- [EXERCISE AIM] Below are the records; copy out every line that holds the word "professional".

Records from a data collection
BEGIN

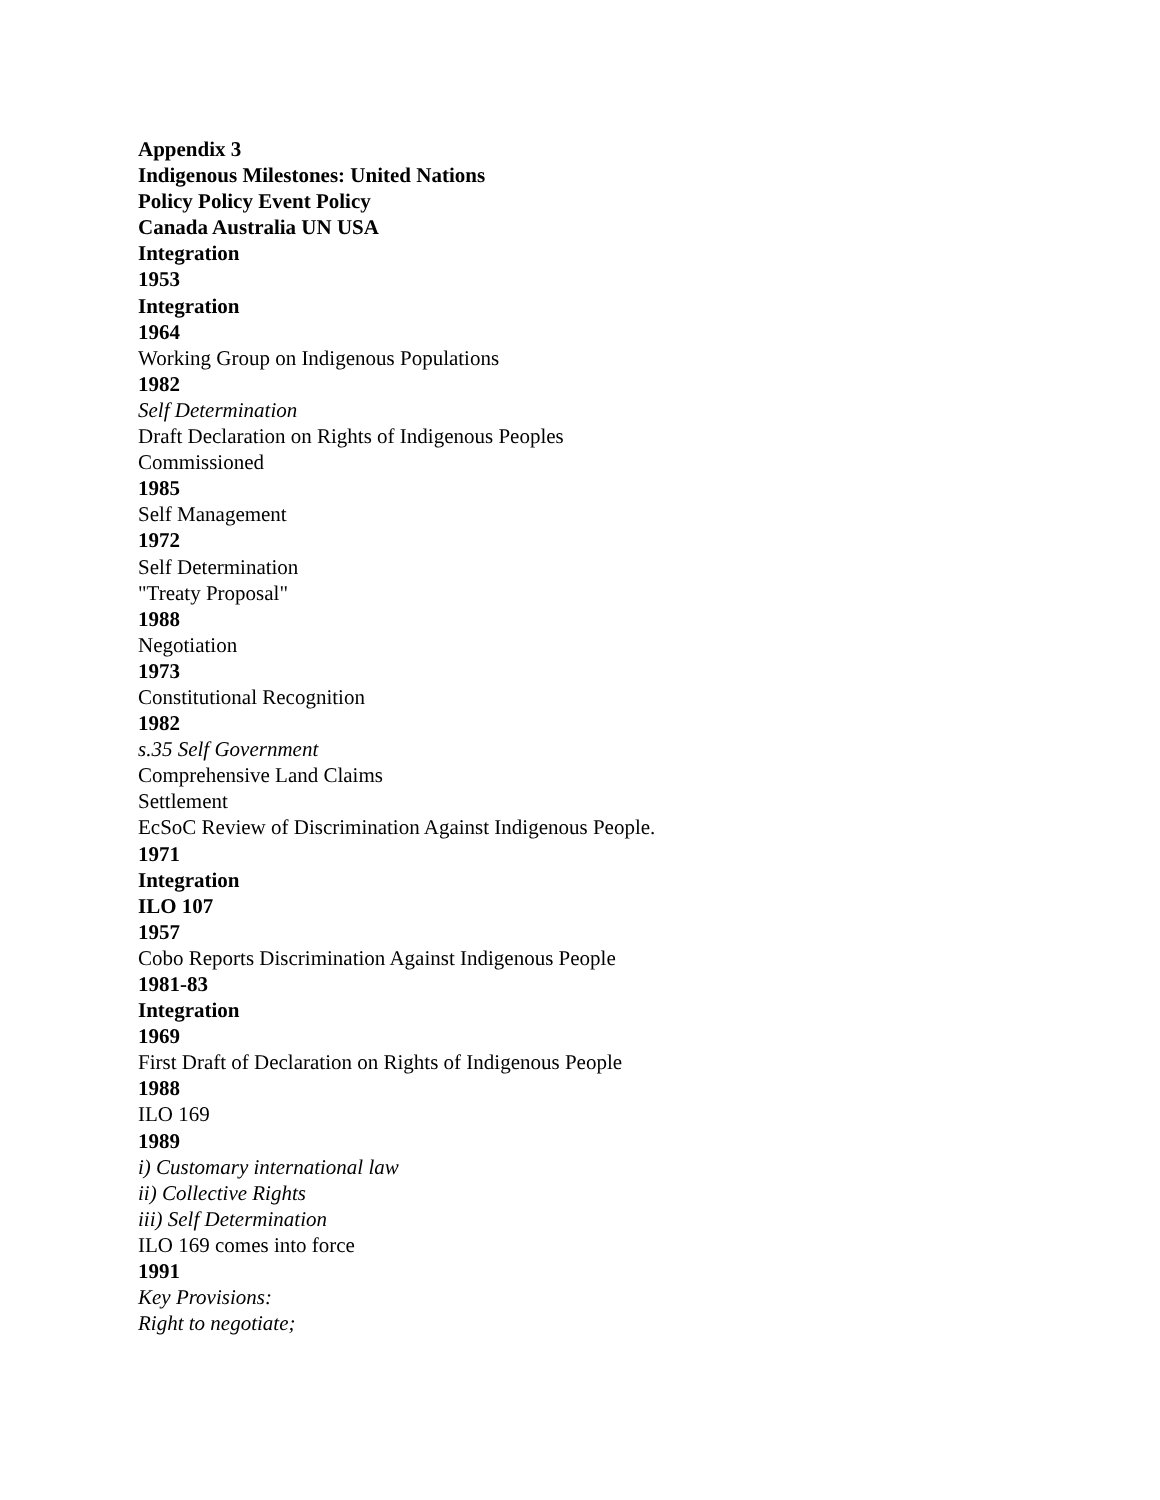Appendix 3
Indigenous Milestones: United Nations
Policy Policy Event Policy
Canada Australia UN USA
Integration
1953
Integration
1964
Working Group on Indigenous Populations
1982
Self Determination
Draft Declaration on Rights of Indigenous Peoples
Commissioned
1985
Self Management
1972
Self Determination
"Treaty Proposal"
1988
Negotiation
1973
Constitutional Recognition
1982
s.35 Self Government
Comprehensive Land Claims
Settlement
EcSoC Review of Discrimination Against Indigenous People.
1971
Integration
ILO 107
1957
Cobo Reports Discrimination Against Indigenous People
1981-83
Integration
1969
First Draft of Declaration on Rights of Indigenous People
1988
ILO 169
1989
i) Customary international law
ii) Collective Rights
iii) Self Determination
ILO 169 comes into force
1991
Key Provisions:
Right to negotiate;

END
BEGIN

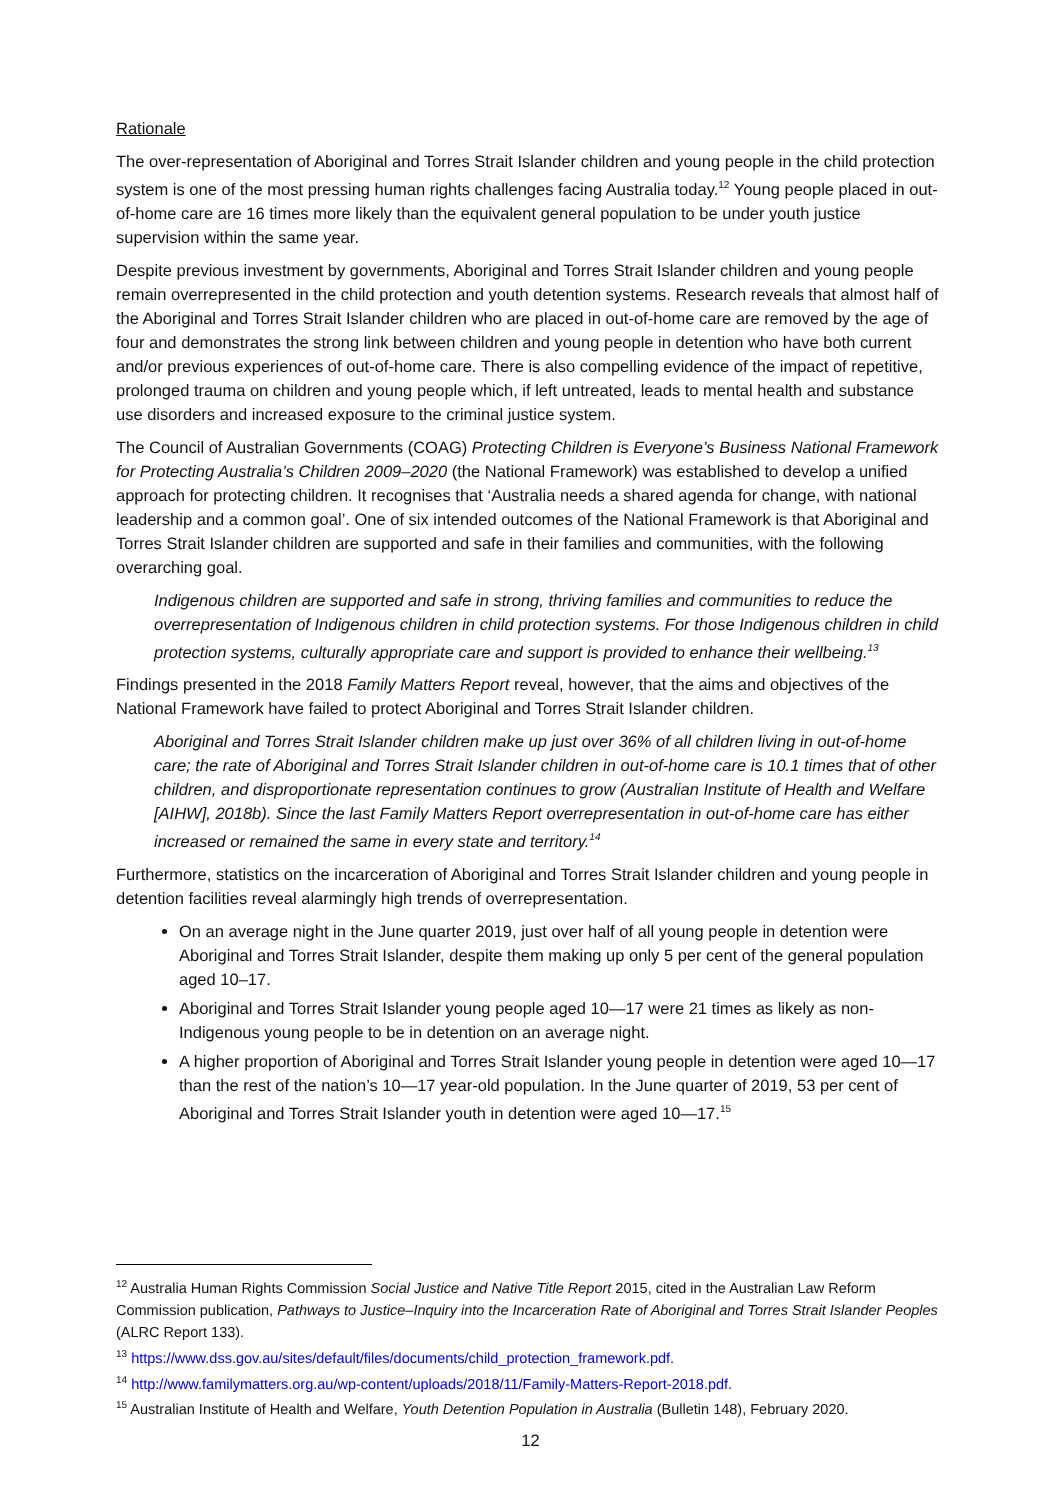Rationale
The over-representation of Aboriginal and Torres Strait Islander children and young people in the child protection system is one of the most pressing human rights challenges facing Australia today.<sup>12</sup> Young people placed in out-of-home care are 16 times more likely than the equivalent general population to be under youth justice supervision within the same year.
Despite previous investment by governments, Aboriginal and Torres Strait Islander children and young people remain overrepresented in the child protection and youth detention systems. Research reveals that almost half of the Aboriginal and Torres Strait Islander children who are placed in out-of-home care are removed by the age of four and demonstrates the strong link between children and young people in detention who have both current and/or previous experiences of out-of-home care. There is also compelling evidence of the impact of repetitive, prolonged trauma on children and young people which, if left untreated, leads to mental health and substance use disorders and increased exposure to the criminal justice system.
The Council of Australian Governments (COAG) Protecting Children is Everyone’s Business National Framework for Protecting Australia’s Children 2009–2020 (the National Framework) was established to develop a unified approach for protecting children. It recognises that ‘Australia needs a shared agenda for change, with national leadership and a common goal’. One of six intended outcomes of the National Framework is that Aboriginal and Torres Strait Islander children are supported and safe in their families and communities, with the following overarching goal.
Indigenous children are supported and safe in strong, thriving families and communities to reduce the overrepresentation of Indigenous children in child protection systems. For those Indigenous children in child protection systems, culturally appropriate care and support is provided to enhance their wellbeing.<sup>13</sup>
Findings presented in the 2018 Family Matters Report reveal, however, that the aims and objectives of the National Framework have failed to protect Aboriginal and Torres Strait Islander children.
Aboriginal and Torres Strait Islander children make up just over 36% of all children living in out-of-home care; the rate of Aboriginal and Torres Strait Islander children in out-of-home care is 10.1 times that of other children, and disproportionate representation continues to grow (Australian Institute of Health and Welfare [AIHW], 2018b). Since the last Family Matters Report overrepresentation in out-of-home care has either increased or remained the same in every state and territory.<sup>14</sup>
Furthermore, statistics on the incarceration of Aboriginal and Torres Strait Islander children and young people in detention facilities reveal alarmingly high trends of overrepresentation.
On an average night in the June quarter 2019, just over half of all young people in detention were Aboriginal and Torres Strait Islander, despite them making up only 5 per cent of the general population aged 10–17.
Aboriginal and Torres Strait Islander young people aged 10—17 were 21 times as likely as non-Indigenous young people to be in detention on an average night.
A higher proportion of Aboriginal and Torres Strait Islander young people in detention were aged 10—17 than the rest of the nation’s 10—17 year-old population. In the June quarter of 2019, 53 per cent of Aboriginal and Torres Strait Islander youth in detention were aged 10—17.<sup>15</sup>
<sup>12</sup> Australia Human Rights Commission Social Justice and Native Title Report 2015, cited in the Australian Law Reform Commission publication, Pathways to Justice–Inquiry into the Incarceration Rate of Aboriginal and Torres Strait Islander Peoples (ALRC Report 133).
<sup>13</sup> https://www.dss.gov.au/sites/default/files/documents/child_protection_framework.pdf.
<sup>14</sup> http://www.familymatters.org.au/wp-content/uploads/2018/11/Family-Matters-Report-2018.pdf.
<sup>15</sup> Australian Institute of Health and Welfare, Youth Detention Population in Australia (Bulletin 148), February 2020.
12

END
BEGIN

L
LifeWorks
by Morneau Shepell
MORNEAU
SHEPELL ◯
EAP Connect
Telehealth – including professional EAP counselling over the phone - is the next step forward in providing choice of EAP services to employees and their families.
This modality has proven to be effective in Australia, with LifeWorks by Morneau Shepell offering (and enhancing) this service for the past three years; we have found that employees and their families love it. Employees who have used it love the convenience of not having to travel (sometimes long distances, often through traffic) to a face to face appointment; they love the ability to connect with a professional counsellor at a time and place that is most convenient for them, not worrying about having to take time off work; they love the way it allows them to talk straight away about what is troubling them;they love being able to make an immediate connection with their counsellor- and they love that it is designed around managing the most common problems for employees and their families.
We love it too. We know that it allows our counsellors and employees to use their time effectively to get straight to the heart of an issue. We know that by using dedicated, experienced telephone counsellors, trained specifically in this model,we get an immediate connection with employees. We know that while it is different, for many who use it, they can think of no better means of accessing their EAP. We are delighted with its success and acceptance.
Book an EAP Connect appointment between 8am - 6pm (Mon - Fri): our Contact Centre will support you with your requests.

END

- [ANSWER SECTION]
Telehealth – including professional EAP counselling over the phone - is the next step forward in providing choice of EAP services to employees and their families.
This modality has proven to be effective in Australia, with LifeWorks by Morneau Shepell offering (and enhancing) this service for the past three years; we have found that employees and their families love it. Employees who have used it love the convenience of not having to travel (sometimes long distances, often through traffic) to a face to face appointment; they love the ability to connect with a professional counsellor at a time and place that is most convenient for them, not worrying about having to take time off work; they love the way it allows them to talk straight away about what is troubling them;they love being able to make an immediate connection with their counsellor- and they love that it is designed around managing the most common problems for employees and their families.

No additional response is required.